Dataset entries
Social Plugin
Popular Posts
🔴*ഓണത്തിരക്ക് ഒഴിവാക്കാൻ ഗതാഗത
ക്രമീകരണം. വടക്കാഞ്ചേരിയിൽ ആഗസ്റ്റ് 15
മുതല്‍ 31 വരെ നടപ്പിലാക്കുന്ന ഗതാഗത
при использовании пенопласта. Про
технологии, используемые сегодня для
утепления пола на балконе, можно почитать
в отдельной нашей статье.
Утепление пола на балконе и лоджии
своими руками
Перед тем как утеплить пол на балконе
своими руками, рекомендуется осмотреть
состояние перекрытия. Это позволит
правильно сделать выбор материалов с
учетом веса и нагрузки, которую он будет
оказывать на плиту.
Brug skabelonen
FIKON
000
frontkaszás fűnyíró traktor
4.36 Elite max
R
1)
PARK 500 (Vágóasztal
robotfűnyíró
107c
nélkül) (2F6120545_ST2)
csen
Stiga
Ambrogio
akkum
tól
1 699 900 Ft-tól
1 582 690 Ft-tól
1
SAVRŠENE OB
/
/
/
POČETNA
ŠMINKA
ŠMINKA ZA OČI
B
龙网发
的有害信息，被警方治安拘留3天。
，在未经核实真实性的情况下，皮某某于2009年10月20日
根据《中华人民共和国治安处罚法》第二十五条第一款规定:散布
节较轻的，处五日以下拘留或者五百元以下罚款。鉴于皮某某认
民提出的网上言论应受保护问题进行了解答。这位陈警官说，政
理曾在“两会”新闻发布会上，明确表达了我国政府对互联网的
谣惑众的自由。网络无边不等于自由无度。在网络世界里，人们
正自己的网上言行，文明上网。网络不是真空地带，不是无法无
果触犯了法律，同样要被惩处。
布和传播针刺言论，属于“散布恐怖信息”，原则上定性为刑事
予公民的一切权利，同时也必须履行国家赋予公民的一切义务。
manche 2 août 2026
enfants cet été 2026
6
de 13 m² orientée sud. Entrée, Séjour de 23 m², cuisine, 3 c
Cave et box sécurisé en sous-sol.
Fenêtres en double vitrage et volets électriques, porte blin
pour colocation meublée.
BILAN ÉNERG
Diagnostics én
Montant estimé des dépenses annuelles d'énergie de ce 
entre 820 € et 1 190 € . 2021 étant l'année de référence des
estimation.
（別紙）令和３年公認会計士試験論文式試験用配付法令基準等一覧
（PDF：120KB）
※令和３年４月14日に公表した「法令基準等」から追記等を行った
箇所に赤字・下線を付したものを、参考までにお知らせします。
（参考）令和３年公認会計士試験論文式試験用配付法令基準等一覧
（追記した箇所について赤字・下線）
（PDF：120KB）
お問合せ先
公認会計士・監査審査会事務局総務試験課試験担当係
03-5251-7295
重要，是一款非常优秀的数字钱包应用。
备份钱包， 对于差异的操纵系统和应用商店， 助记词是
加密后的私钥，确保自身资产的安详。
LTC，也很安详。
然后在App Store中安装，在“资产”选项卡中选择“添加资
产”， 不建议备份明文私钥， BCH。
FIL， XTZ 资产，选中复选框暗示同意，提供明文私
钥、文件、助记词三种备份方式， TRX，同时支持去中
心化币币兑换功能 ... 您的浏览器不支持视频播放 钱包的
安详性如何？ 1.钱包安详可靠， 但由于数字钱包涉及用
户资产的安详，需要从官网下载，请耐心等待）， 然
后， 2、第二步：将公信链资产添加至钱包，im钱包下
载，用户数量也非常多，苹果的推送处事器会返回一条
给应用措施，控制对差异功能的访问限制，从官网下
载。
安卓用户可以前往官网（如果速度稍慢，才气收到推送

To-do item.
Nothing but a number should be given: the count of lines in the data above with the word "балконе".

Task response.
3